Tymczasowy szpital polowy w Nysie został rozstawiony w czwartek (19 września) koło hali sportowej.
Jak informuje na swoim koncie X Ministerstwo Obrony Narodowej, przyjął już 400 pacjentów.
Woda zalała szpital
Wojsko stworzyło placówkę po tym jak powódź zniszczyła szpital powiatowy. Woda wdarła się na oddział ratunkowy i do laboratorium oraz doszczętnie zniszczyła tomografy, rezonans oraz jedyną w województwie pracownię terapii hiperbarycznej. Konieczna była również ewakuacja pacjentów.
ZOBACZ TEŻ: Nowa usługa w rządowej aplikacji
Z inicjatywy Fundacji TVN wystartowała akcja pt. Fundacja TVN dla szpitala w Nysie. Placówka otrzyma na początek kwotę pół miliona złotych. Fundacja chce pomóc dotkniętym przez powódź mieszkańcom powiatu nyskiego, którzy będą potrzebować również szpitalnej opieki medycznej.
#Nysa / Prawie 400 pacjentów uzyskało już pomoc w tymczasowym wojskowym szpitalu polowym w Nysie. #PomagamyWszystkim pic.twitter.com/Y8sfYQC2SI
— Ministerstwo Obrony Narodowej 🇵🇱 (@MON_GOV_PL) September 24, 2024
Kilkadziesiąt miejsc łóżkowych
W namiotach szpitala tymczasowego jest kilkadziesiąt miejsc łóżkowych, a pacjenci mogą liczyć na wsparcie m.in. lekarzy chirurgów i internistów.
- Już pierwsi pacjenci zostali przyjęci, od małego, półtorarocznego dziecka do starszych osób, które wymagają pomocy. Jeżeli trzeba, jest do dyspozycji śmigłowiec i transport drogą lotniczą do innych szpitali - mówił w czwartek na konferencji prasowej szef MON Władysław Kosiniak-Kamysz.
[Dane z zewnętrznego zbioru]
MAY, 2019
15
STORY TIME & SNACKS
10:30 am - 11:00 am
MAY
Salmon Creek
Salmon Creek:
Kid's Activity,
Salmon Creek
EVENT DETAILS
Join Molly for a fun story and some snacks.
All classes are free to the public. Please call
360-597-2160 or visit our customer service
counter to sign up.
Poinformował też, że działania są skoordynowane ze szpitalem wojskowym we Wrocławiu. - Minister Tomczyk, nadzorujący Wojskową Służbę Zdrowia, uruchomił wszystkie środki związane z Wojskowym Instytutem Medycznym, ze szpitalami wojskowymi w całej Polsce - zapewniał szef MON.